* **PAGE EXCERPT**
════
Why is he a clown? and he is a victim, a victim of mistaken identity.


----------



## ColchesterFC (Sep 19, 2016)

pauldj42 said:



			Why is he a clown? and he is a victim, a victim of mistaken identity.
		
Click to expand...

Which could have easily been cleared up by getting out of the car and giving his real name to the police. The "victim" only became one because he decided to be an arse and the situation then escalated because of his actions.


----------



## Snelly (Sep 19, 2016)

Stuart_C said:



			And some people want them all to be armed

Click to expand...

I would like them to be armed.  Absolutely. 

And in this specific instance, had the officer after the 7th time of asking, pulled out a 9mm Browning and said, I am asking you to get out of the car for the last time, I reckon the obstructive "victim" might well have done as he was told, and answered any further questions a bit sharpish too.


----------



## Foxholer (Sep 19, 2016)

Seems there's at least some fault/blame on both sides!

However, PC seriously lost it, which is totally unacceptable! Significant taxpayer funding has gone into training him/them to avoid such escalation of confrontation - and he has failed this 'test' miserably! His partner, imo, didn't have time to moderate but didn't seem inclined to either, so some issues there too! There'll also be a hefty bill for the taxpayer to repair the physical damage and 'loss of use' compensation.
════
* **DATA EXCERPTS**
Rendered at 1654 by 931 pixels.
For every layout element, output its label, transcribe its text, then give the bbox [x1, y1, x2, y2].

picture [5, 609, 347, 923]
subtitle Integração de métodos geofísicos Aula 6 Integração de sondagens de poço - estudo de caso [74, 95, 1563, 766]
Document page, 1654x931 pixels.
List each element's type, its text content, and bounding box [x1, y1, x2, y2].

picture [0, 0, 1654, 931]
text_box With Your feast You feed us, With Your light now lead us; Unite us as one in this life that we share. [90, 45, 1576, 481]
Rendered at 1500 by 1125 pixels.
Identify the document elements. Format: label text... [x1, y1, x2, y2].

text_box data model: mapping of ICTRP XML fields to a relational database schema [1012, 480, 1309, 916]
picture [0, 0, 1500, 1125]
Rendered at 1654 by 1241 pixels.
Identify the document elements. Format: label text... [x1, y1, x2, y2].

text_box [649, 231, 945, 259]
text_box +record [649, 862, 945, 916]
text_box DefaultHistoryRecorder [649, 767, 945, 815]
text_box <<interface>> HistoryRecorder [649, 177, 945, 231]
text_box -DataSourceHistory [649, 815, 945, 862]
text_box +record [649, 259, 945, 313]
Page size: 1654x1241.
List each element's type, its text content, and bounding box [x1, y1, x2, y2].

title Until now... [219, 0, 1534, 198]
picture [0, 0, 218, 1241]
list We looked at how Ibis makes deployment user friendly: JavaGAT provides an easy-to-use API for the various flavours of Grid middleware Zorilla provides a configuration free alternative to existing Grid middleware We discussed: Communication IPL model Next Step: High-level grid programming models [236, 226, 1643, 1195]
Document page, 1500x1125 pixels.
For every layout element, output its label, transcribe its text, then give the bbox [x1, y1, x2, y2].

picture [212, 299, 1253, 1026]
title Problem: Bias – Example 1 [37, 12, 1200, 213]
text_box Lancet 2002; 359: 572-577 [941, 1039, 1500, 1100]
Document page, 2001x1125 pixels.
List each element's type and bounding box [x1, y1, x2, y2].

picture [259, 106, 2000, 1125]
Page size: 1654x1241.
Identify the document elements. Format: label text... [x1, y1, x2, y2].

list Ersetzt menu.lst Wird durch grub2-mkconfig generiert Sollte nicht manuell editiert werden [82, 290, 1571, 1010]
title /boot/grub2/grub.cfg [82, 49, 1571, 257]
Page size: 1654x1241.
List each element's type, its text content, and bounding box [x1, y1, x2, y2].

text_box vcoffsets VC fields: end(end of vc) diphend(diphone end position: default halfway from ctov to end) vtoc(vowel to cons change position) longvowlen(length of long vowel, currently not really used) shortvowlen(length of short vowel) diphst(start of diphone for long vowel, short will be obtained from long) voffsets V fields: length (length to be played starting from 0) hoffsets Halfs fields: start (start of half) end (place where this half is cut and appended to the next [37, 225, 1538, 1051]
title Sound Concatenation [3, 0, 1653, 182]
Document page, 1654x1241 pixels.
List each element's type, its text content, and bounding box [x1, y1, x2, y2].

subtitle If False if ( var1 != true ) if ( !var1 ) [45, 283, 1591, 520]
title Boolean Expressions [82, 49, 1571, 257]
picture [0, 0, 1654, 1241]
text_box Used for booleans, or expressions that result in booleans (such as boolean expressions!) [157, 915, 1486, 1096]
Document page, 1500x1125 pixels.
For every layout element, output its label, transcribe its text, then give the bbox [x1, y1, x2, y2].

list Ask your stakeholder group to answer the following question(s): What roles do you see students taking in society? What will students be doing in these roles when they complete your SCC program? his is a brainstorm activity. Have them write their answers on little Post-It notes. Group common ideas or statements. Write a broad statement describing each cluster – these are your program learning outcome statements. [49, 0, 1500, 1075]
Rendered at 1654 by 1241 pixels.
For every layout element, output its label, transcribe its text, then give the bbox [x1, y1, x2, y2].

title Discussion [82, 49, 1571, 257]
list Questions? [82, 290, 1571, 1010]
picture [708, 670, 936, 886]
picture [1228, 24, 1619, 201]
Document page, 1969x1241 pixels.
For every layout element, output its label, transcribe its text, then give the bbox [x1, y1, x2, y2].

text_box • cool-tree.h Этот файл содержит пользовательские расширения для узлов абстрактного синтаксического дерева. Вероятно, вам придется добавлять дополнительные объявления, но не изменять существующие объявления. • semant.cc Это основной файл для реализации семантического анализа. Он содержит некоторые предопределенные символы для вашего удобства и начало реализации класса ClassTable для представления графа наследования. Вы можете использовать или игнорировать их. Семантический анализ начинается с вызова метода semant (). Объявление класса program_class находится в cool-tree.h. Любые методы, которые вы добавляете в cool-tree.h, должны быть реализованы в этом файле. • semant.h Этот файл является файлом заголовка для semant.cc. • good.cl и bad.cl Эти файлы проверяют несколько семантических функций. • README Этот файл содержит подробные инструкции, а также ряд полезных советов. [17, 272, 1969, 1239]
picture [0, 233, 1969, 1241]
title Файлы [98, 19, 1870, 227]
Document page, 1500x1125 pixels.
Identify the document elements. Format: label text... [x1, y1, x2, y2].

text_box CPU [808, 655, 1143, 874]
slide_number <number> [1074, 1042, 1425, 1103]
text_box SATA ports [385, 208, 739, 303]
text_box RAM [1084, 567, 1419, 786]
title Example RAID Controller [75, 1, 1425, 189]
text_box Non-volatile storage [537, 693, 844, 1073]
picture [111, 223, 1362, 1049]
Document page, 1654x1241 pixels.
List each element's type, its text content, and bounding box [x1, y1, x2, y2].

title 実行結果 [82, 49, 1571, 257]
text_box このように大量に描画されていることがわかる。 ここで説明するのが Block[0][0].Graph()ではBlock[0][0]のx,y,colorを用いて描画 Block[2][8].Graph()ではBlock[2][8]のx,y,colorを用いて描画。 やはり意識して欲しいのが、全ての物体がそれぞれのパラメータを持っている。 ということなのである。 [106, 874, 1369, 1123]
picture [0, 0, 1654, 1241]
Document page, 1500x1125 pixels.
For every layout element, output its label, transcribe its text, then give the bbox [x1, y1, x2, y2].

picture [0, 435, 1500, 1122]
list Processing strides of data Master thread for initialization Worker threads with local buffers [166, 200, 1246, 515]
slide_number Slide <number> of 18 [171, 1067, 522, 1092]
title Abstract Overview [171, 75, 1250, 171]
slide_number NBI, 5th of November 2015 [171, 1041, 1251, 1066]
════
Write the next part of the forum thread about the police officer and the driver in the mistaken-identity incident, picking up after its final post. The data was taken from a separate source.

----------



## sawtooth (Sep 19, 2016)

Snelly said:



			I would like them to be armed.  Absolutely. 

And in this specific instance, had the officer after the 7th time of asking, pulled out a 9mm Browning and said, I am asking you to get out of the car for the last time, I reckon the obstructive "victim" might well have done as he was told, and answered any further questions a bit sharpish too.
		
Click to expand...

You've been watching too many movies lol. &#128567;


----------



## CheltenhamHacker (Sep 19, 2016)

Snelly said:



			I would like them to be armed.  Absolutely. 

And in this specific instance, had the officer after the 7th time of asking, pulled out a 9mm Browning and said, I am asking you to get out of the car for the last time, I reckon the obstructive "victim" might well have done as he was told, and answered any further questions a bit sharpish too.
		
Click to expand...

Yep, that approach is working oh so well in the US right now. If a copper could lose it as badly as in that video, imagine him with a gun.


----------



## Foxholer (Sep 19, 2016)

Snelly said:



			I would like them to be armed.  Absolutely. 

And in this specific instance, had the officer after the 7th time of asking, pulled out a 9mm Browning and said, I am asking you to get out of the car for the last time, I reckon the obstructive "victim" might well have done as he was told, and answered any further questions a bit sharpish too.
		
Click to expand...

As far as I know, neither the Police nor 'the public' want the Police to be armed as a matter of course! That would almost certainly simply lead to an increase in the level of armament by criminals/gangs, with dire consequences!

Certain members of the Police are able to be 'armed', but with significant additional checks/training. I don't believe this PC would qualify!

@Snelly What do you think the PC (in your hypothetical scenario) should do if the guy in the car refuses - because he is able to claim (quite legitimately imo) that he is frightened of the consequences of getting out of the car with the PC in that state?


----------



## Snelly (Sep 19, 2016)

CheltenhamHacker said:



			Yep, that approach is working oh so well in the US right now. If a copper could lose it as badly as in that video, imagine him with a gun.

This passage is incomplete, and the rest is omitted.